- Information provided
::::::

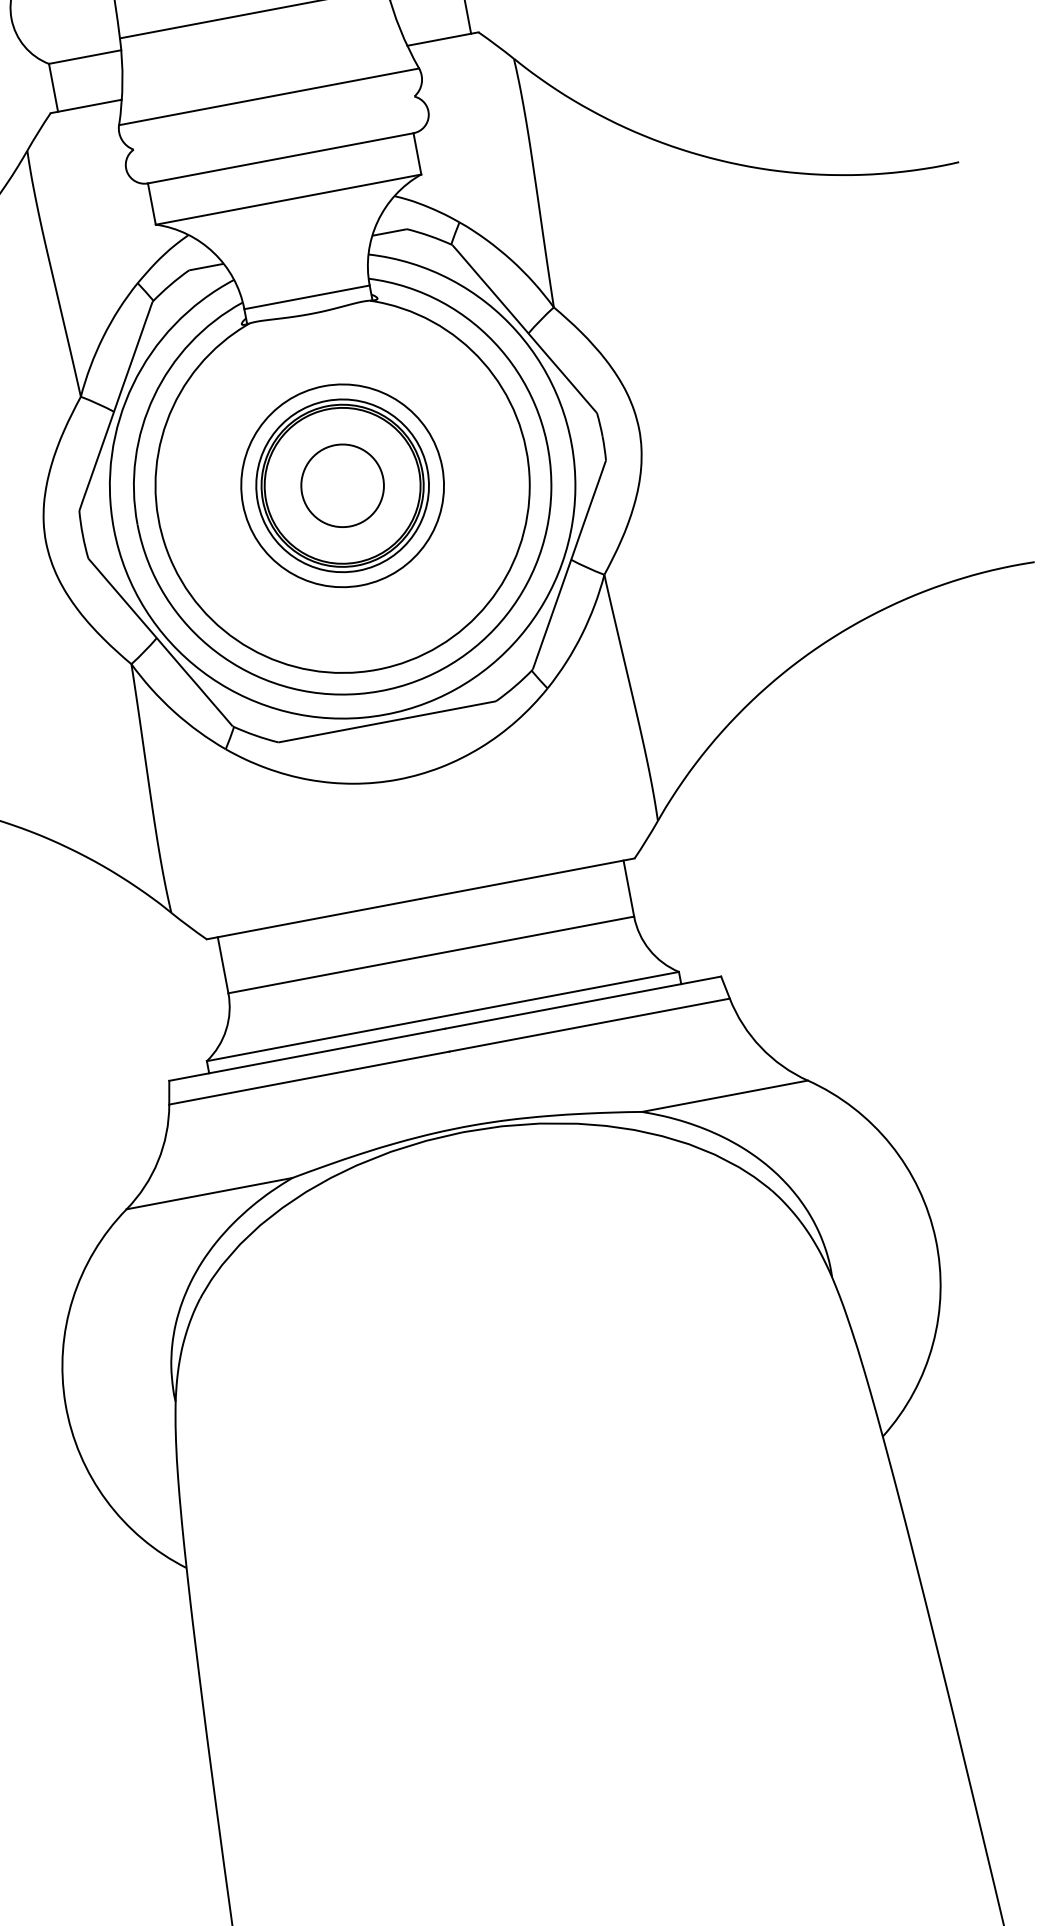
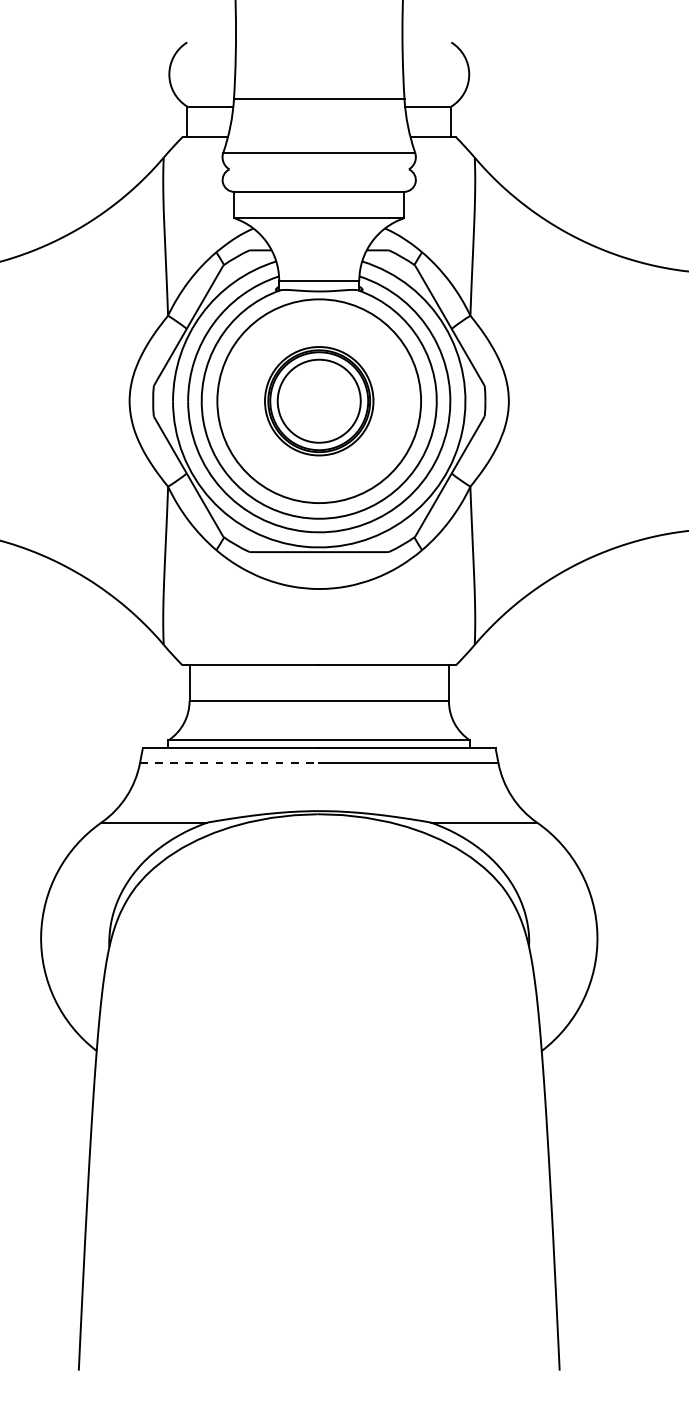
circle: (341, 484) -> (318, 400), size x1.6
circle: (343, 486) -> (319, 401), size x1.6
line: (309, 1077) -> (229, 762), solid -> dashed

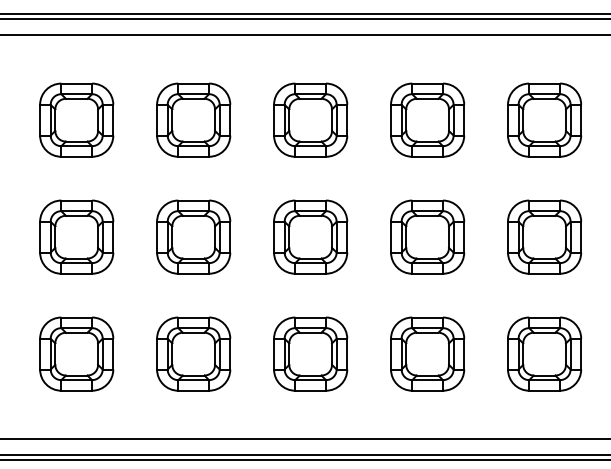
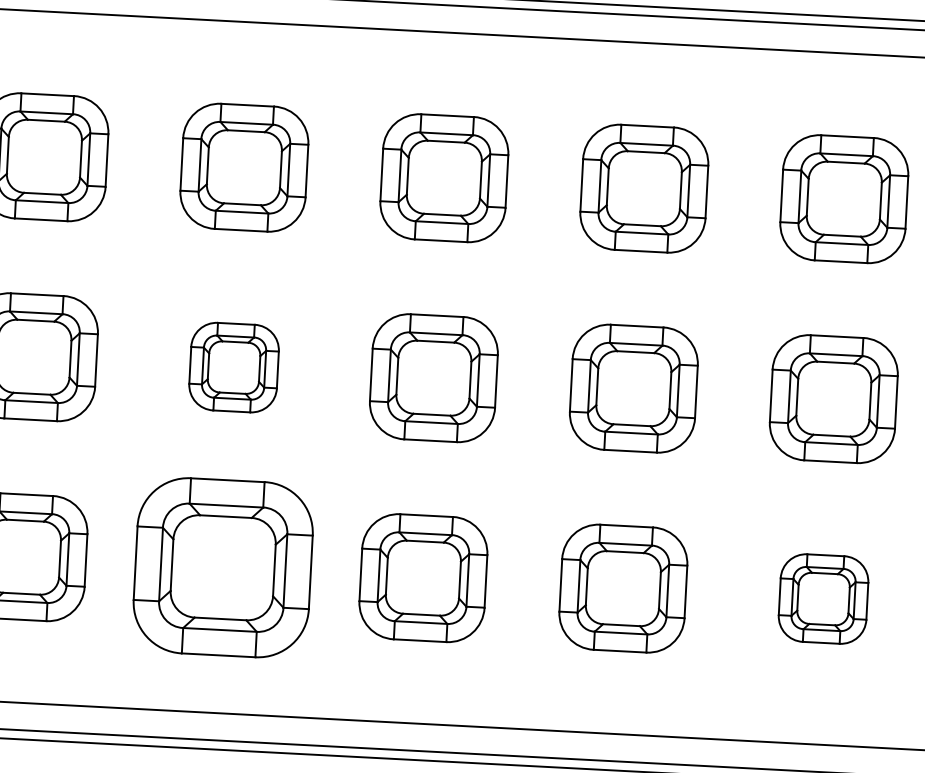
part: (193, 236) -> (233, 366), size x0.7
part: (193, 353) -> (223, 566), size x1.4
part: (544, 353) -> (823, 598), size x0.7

::::::

- Task to complete
Verbatim repetition of the entries is required, excluding any pictures.

- Response below
circle: (341, 484) -> (318, 400), size x1.6
circle: (343, 486) -> (319, 401), size x1.6
line: (309, 1077) -> (229, 762), solid -> dashed

part: (193, 236) -> (233, 366), size x0.7
part: (193, 353) -> (223, 566), size x1.4
part: (544, 353) -> (823, 598), size x0.7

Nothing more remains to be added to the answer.